Course Placement and Developmental Education
When students meet the qualifying benchmarks in a subject area on any of the eligible assessments, they can enroll in college-level courses that have that indicating course prerequisite. If a student does not meet qualifying benchmarks on any of the eligible assessments, they may need to enroll in additional coursework to increase their foundational academic skills to improve their likelihood of success in college level courses. In these instances, a student may be recommended or required to enroll in a developmental-level course and must successfully complete the course prior to enrolling in college-level courses. Developmental education courses are designed to build academic readiness in reading, writing, or mathematics. Courses are also available at many institutions specifically designed to meet the needs of English Language Learners. Developmental education courses are credit-bearing but do not count toward the requirements of degrees, diplomas or certificates. This coursework is critical in addressing the readiness gaps that students arrive with when they enter postsecondary institutions. Colleges and universities offer developmental education to ensure access to higher education for all students that need support to be academically prepared for college-level coursework in their programs and majors.

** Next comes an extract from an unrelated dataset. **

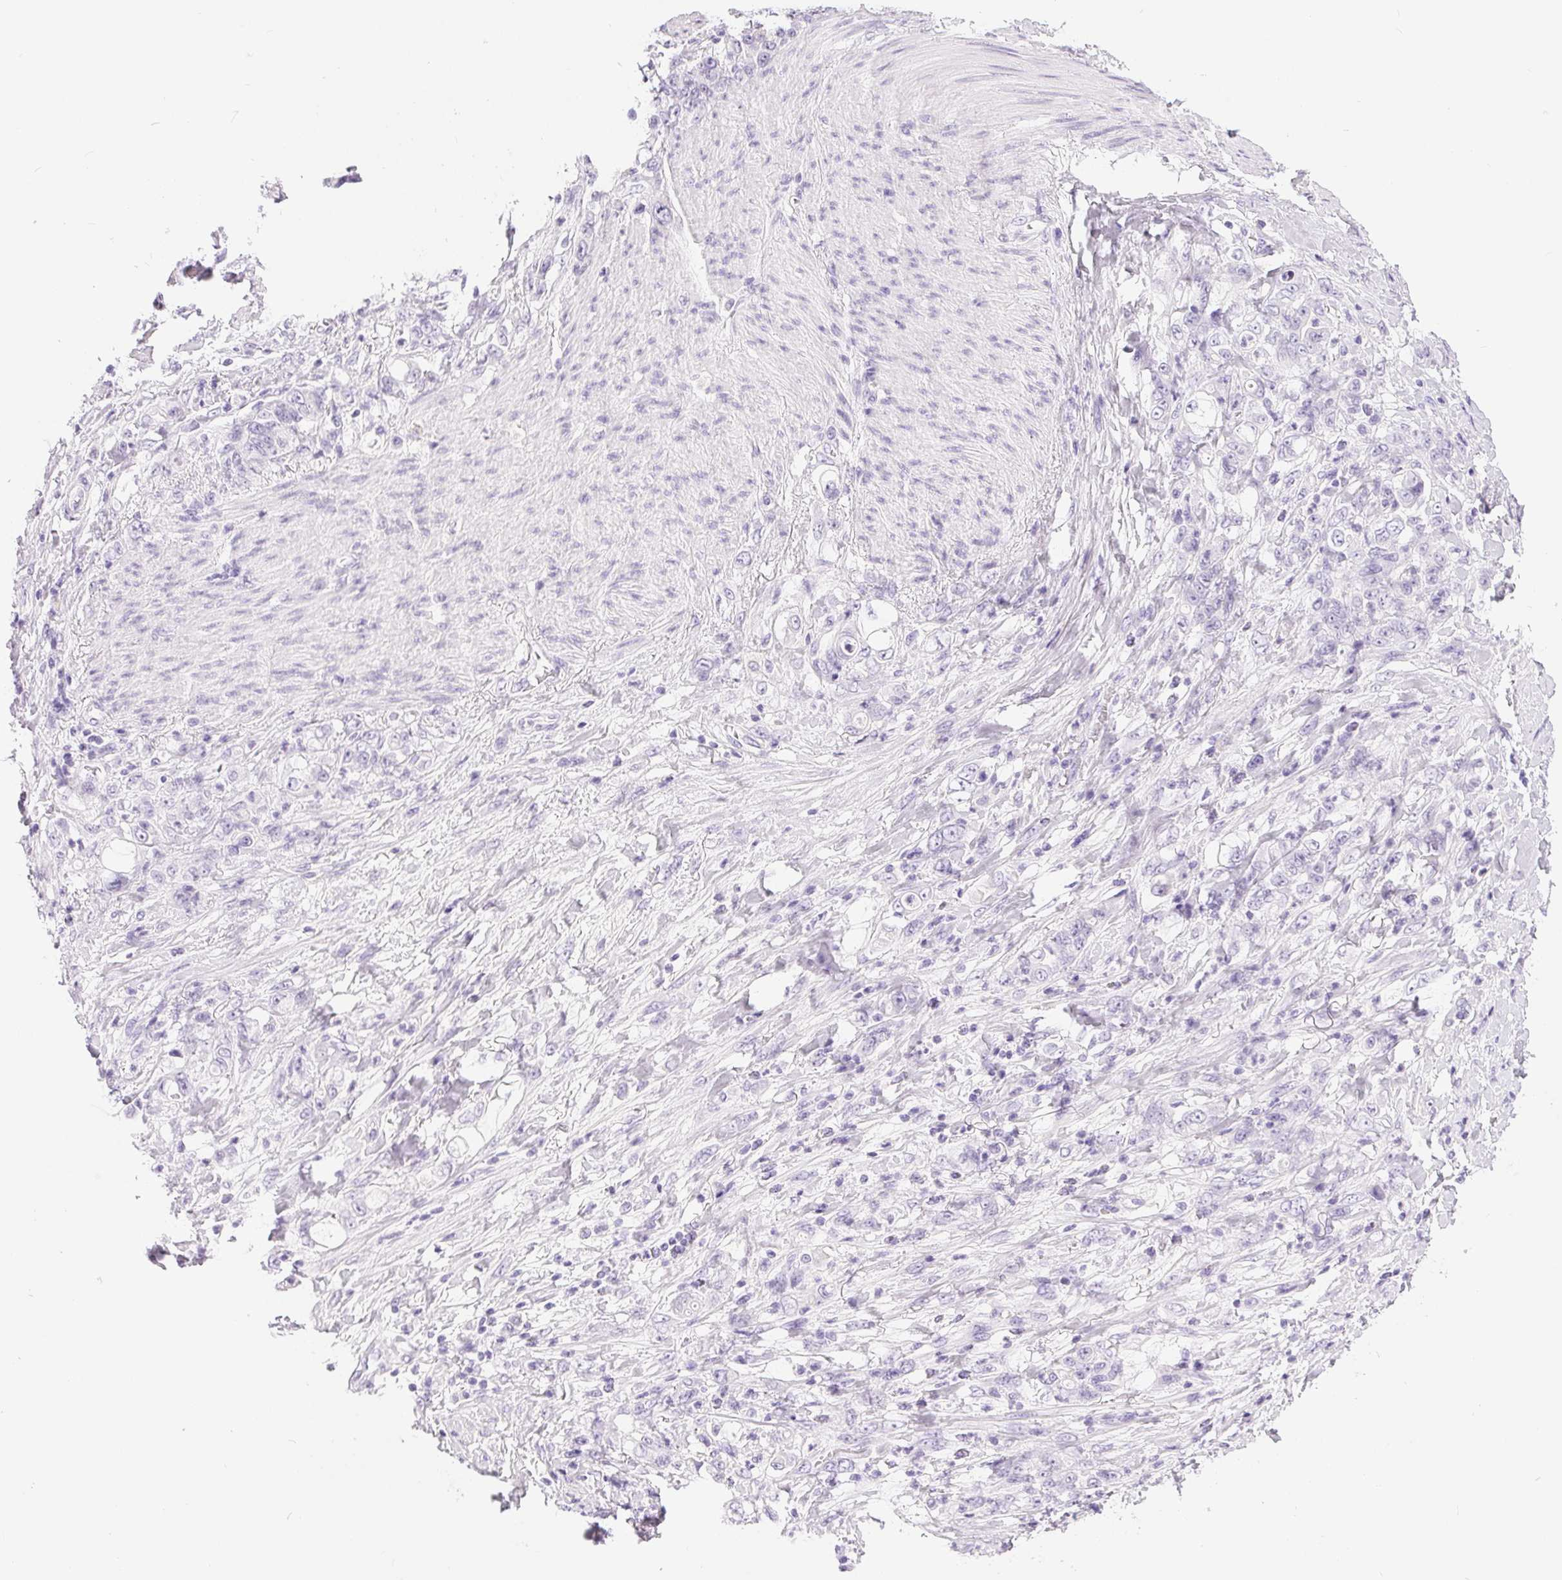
{"staining": {"intensity": "negative", "quantity": "none", "location": "none"}, "tissue": "stomach cancer", "cell_type": "Tumor cells", "image_type": "cancer", "snomed": [{"axis": "morphology", "description": "Adenocarcinoma, NOS"}, {"axis": "topography", "description": "Stomach"}], "caption": "High magnification brightfield microscopy of stomach adenocarcinoma stained with DAB (3,3'-diaminobenzidine) (brown) and counterstained with hematoxylin (blue): tumor cells show no significant positivity.", "gene": "XDH", "patient": {"sex": "female", "age": 79}}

Minnesota State Board Policy 3.3 and System Procedure 3.3.1 outline the system-wide requirements for assessing academic readiness to enroll in courses that require college-level reading, writing, and/or mathematics skills.
Identification and Assessment of Limited English Proficiency Students
Limited English Proficiency students are identified through the assessment process or by self-identification. Students scoring below the developmental course placement level on reading or writing assessments meet with an Academic Advisor to discuss possible reasons, pre-requisites, alternatives, resources, and support services available.
Students may self-identify as Limited English Proficiency through the questions accompanying the assessment or directly to an Academic Advisor.
An Academic Advisor meets with all students identified as LEP, regardless of assessment scores, to ensure students are aware of community and College resources and services available (English as a Second Language [ESL] classes through the Adult Basic Education, literacy centers in the area, RRCC learning center, developmental courses, peer and professional tutors, course pre-requisites, etc.).
The Academic Advisor monitors students’ progress. LEP students meet at least twice per semester with the Academic Advisor to assess progress and review academic planning. Additional appointments may be required during the semester. Students are directed to appropriate developmental courses in reading, basic English, and study skills. Instructors provide mid-term reports and academic alerts for students having difficulty in their coursework. Academic Advisors discuss concerns with the students to determine possible remedial action.